Collected data entries
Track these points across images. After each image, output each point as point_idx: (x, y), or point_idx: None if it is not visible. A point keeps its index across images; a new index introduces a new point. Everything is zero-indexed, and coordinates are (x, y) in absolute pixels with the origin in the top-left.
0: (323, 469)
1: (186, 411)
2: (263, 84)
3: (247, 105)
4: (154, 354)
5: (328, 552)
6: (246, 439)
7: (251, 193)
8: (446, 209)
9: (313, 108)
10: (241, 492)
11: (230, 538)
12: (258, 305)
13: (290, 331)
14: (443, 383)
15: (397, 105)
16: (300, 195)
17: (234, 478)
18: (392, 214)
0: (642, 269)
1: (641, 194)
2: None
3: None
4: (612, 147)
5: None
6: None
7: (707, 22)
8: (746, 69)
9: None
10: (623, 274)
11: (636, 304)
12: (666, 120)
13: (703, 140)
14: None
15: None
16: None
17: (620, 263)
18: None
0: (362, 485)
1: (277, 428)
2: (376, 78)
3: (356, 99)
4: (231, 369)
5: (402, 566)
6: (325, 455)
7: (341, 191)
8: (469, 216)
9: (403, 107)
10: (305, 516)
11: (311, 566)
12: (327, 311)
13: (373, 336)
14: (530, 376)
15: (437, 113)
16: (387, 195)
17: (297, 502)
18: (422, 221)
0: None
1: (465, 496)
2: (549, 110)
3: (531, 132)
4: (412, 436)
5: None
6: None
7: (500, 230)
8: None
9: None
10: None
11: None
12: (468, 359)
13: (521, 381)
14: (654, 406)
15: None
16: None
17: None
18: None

◆ What you will do:
Turn the lines of the records, starting with the first line and going on through the line with "13: (373, 336)", into a numbered list, leaving out any blank lines.

◆ Task solution:
1. Track these points across images. After each image, output each point as point_idx: (x, y), or point_idx: None if it is not visible. A point keeps its index across images; a new index introduces a new point. Everything is zero-indexed, and coordinates are (x, y) in absolute pixels with the origin in the top-left.
2. 0: (323, 469)
3. 1: (186, 411)
4. 2: (263, 84)
5. 3: (247, 105)
6. 4: (154, 354)
7. 5: (328, 552)
8. 6: (246, 439)
9. 7: (251, 193)
10. 8: (446, 209)
11. 9: (313, 108)
12. 10: (241, 492)
13. 11: (230, 538)
14. 12: (258, 305)
15. 13: (290, 331)
16. 14: (443, 383)
17. 15: (397, 105)
18. 16: (300, 195)
19. 17: (234, 478)
20. 18: (392, 214)
21. 0: (642, 269)
22. 1: (641, 194)
23. 2: None
24. 3: None
25. 4: (612, 147)
26. 5: None
27. 6: None
28. 7: (707, 22)
29. 8: (746, 69)
30. 9: None
31. 10: (623, 274)
32. 11: (636, 304)
33. 12: (666, 120)
34. 13: (703, 140)
35. 14: None
36. 15: None
37. 16: None
38. 17: (620, 263)
39. 18: None
40. 0: (362, 485)
41. 1: (277, 428)
42. 2: (376, 78)
43. 3: (356, 99)
44. 4: (231, 369)
45. 5: (402, 566)
46. 6: (325, 455)
47. 7: (341, 191)
48. 8: (469, 216)
49. 9: (403, 107)
50. 10: (305, 516)
51. 11: (311, 566)
52. 12: (327, 311)
53. 13: (373, 336)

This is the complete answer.